Italia, Non consegnarla a chi non ha né arte né partito

Finanziamento pubblico ai partiti per vincere l’astensionismo e archiviare dilettanti della società civile e professionisti bari

Luigi Crespi — 20 Aprile 2024 ilriformista.it lettura3’

Quando sento parlare di società civile mi scatta subito una forma di rifiuto, ne respingo la semplificazione e il potere miracoloso che le viene attribuito. In politica c’è stata una fase anche nel centrodestra in cui nessuna offerta elettorale poteva escludere la parola “società civile” intendendo persone o gruppi che non sono né collegate né gestite e che operano fuori dal contesto istituzionale, andando ben oltre la definizione classica che vede la rappresentazione della società civile in parti sociali (sindacati e gruppi di datori di lavoro), organizzazioni non governative (per esempio di tutela dell’ambiente e dei consumatori) e le organizzazioni di base (come i giovani e le associazioni delle famiglie).

Berlusconi nella versione del 1994 – quella della “discesa in campo” – si ammantò nella sua offerta primordiale di società civile che doveva accorrere non organizzata, perché era il leader di Forza Italia stesso, in ultima istanza, la sua incarnazione, la sua espressione, la sua essenza e solo a Don Giussani fu consentito di offrire il suo contributo a partire da un gruppo esterno organizzato e indipendente. Berlusconi era consapevole che non poteva chiedere voti a chi lasciava la trincea del lavoro per seguirlo poiché a quelli ci ha sempre pensato lui sia da vivo che da morto. Per Berlusconi la società civile nel ‘94 era il tassello di una rappresentazione che vedeva il taumaturgo al centro, il protagonista assoluto, la guida. Ci è voluto poco, molto poco, che i pezzi di società civile venissero soppiantati da politici di professione e purtroppo questo non ha sempre coinciso con profili autorevoli per idealità e onestà.

Capi bastone, signori delle tessere e cacicchi appartengono alla categoria dei professionisti della politica, una sorta di trafficanti di voti che hanno inquinato la politica e le istituzioni e quindi la vita sociale di tutti noi.

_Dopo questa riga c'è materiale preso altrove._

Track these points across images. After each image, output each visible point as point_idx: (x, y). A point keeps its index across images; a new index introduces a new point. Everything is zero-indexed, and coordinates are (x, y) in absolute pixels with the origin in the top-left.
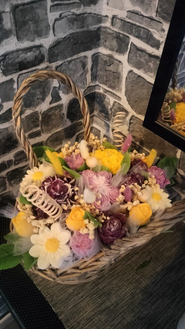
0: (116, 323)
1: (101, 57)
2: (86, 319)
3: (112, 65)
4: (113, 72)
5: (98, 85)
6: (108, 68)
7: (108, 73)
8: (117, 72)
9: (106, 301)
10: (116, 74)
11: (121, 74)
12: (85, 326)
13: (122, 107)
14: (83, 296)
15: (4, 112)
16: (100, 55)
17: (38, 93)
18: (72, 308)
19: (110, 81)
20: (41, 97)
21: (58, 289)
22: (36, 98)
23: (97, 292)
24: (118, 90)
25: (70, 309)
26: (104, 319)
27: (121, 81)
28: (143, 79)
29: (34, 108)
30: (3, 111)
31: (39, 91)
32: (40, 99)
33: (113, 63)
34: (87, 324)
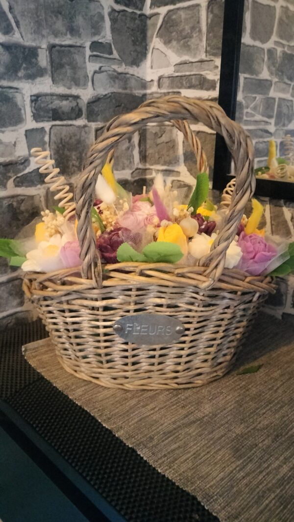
0: (217, 436)
1: (150, 130)
2: (164, 433)
3: (163, 135)
4: (166, 143)
5: (149, 169)
6: (159, 141)
7: (159, 147)
8: (171, 141)
9: (195, 411)
10: (169, 143)
11: (176, 140)
12: (163, 441)
13: (182, 183)
14: (155, 408)
15: (30, 171)
16: (148, 129)
17: (74, 157)
18: (136, 423)
19: (164, 155)
20: (77, 164)
21: (111, 402)
22: (71, 164)
23: (177, 403)
24: (175, 163)
25: (133, 424)
26: (195, 433)
27: (178, 149)
28: (204, 134)
29: (69, 178)
30: (30, 169)
31: (75, 155)
32: (76, 167)
33: (164, 132)
34: (166, 439)
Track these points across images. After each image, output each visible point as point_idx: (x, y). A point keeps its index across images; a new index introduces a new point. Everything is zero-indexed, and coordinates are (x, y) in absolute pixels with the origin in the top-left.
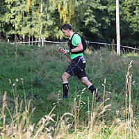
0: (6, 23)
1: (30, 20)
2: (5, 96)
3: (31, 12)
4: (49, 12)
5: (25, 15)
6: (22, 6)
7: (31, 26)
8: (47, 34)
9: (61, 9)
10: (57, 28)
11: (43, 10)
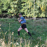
0: (22, 12)
1: (30, 11)
2: (21, 39)
3: (30, 8)
4: (37, 8)
5: (29, 9)
6: (27, 6)
7: (31, 13)
8: (36, 16)
9: (41, 7)
10: (40, 14)
11: (35, 7)
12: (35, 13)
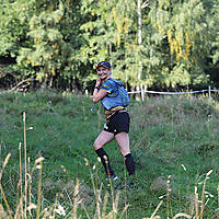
0: (82, 64)
1: (121, 57)
3: (122, 44)
4: (152, 42)
5: (114, 49)
6: (107, 35)
7: (124, 68)
8: (150, 81)
9: (173, 37)
10: (167, 69)
11: (143, 40)
12: (145, 68)
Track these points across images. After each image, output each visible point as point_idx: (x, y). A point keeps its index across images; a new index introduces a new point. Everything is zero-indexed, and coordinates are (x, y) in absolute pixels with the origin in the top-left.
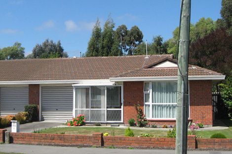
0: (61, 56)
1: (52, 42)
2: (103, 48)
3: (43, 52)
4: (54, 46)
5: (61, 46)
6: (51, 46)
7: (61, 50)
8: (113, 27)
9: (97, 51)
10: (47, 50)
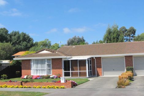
0: (84, 44)
1: (78, 37)
2: (114, 38)
3: (73, 42)
4: (80, 39)
5: (84, 39)
6: (78, 39)
7: (84, 41)
8: (118, 27)
9: (110, 40)
10: (76, 41)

Detto questo, siamo condannati a scegliere se dare in mano il Paese a dei dilettanti appartenenti alla società civile oppure a professionisti cinici e bari.

Ed è proprio su questo paradigma che si fonda l’astensionismo.

Il fatto che nelle ultime elezioni regionali non si sia recata alle urne una minoranza degli aventi diritto al voto è esemplificativo dello stato d’animo degli italiani che hanno perso la gioia dell’impegno, la passione che passa attraverso i propri ideali, quello che fa della vita politica un percorso. I latini parlavano di Cursus Honorum. Quel percorso, insomma, che dovrebbe sfociare in una visione del Paese, in capacità di ascolto e soluzione dei problemi ed è in questo che la classe politica rappresentata dalla società civile ha fallito in pieno, per assenza di visione e incapacità di comprendere e di agire.

Chi inventò il temine “società civile” è Rousseau, (quello della piattaforma grillina) che non ha voluto distinguere nell’ambito della democrazia diretta la differenza tra società civile/società naturale.

Nel contesto odierno esce danneggiato il concetto stesso di Stato come sfera giuridico-politica in cui tutti gli uomini sono uguali in quanto dotati degli stessi diritti. Quindi, stabilito che il sogno di una società civile capace ed efficiente si è infranto in compagnia dei sogni di gloria di Grillo e che nel centrodestra il fascino è durato una stagione, c’è da sperare che la politica torni come professione, come passione, come studio, come capacità di amministrare, come scuola.

Tutto questo può essere favorito solo con il ritorno di una forma democratica di finanziamento pubblico che regoli l’accesso e la qualità della classe politica per non consegnarla a chi non ha né arte né partito.